### 摘录

↓↓↓

《生命科学》 2016, 28(8): 902-906
摘 要:摘 要:帕金森病(Parkinson’s disease, PD) 是一种常见于中老年人的神经系统退行性疾病,由中脑腹侧的多巴胺能(dopaminergic, DA) 神经元缺失造成。这类疾病可通过移植由人胚胎干细胞(human embryonic stem cells, hESC) 或其他途径获得的多巴胺能神经元实现治疗。然而,在应用于临床之前,需要对这些多巴胺能 神经元的安全性和有效性在合适的动物模型中进行充分、全面的评价。为评价由临床级人胚胎干细胞分化的多巴胺能神经元是否安全、有效,根据先导专项部署,我们建立了MPTP 诱导的帕金森病猴模型,并将由人胚胎干细胞定向分化的多巴胺能神经元植入受损猴脑区。结果表明,在所有接受细胞移植的猴中,未发生移植细胞形成的肿瘤和继发肿瘤。移植细胞可分化为多巴胺能神经元并使局部多巴胺水平提高,带来不同程度的行为学改善。这些发现提示,多能干细胞分化的多巴胺能神经元移植治疗帕金森病安全、有效,可进一步应用于帕金森病的治疗。
Abstract: Abstract: Parkinson’s disease (PD) is a progressive movement disorder common in elderly caused by loss of dopaminergic (DA) neurons in the ventral mesencephalon. Because of its nature of cell degeneration, PD is fairly suitable for cell replacement therapy, using DA neurons or progenitors from various sources, such as differentiation of hESCs. Yet, these hESC-derived progenies should be systematically assessed for safety and efficacy before
transplantation into patients. Using MPTP-induced monkey models of Parkinson’s disease, we transplanted hESC-derived DA progenitors into monkey brains for long-term evaluation. We found all monkeys that received cell transplantation exhibited variable but discernible behavioral improvement without tumor formation from graft cell,indicating that hESCs are reliable cell sources for treating neural degenerative diseases such as PDs.

↑↑↑

### 练习任务
(a) 请用两句话概括这篇摘要的内容。
(b) 请将这篇摘要的一部分重写一遍，从含有“Abstract: Abstract: Parkinson’s”的地方开始，到“such as PDs.”之后结束，并把其中的“transplantation”替换为“grafting”。

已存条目
↓↓↓

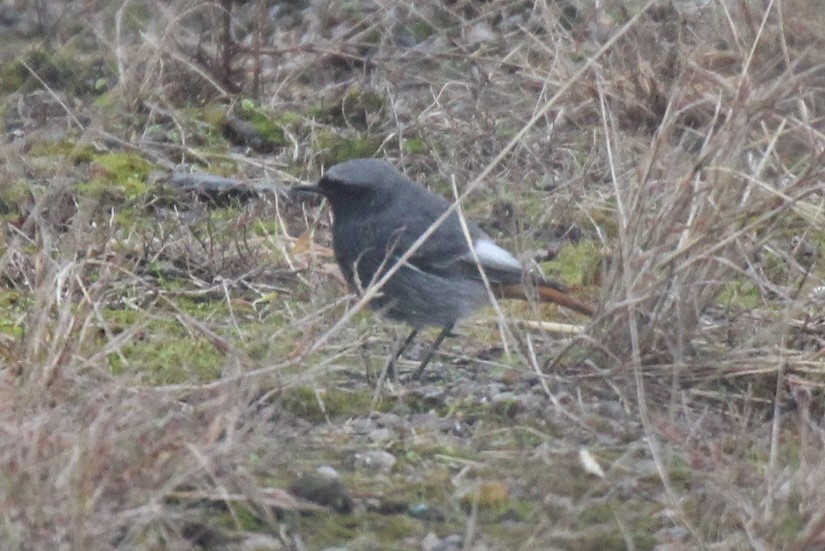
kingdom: Animalia
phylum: Chordata
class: Aves
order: Passeriformes
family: Muscicapidae
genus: Phoenicurus
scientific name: Phoenicurus ochruros
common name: Black redstart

↑↑↑

### 练习结果
(a) 帕金森病由中脑腹侧多巴胺能神经元缺失造成，可通过移植由人胚胎干细胞分化的多巴胺能神经元治疗，但用于临床前须在动物模型中评价其安全性和有效性。研究者建立了MPTP诱导的帕金森病猴模型并植入这类细胞，结果未见移植细胞形成肿瘤，且猴的行为学有不同程度改善，提示该移植治疗安全、有效。

(b)
Abstract: Abstract: Parkinson’s disease (PD) is a progressive movement disorder common in elderly caused by loss of dopaminergic (DA) neurons in the ventral mesencephalon. Because of its nature of cell degeneration, PD is fairly suitable for cell replacement therapy, using DA neurons or progenitors from various sources, such as differentiation of hESCs. Yet, these hESC-derived progenies should be systematically assessed for safety and efficacy before
grafting into patients. Using MPTP-induced monkey models of Parkinson’s disease, we transplanted hESC-derived DA progenitors into monkey brains for long-term evaluation. We found all monkeys that received cell grafting exhibited variable but discernible behavioral improvement without tumor formation from graft cell,indicating that hESCs are reliable cell sources for treating neural degenerative diseases such as PDs.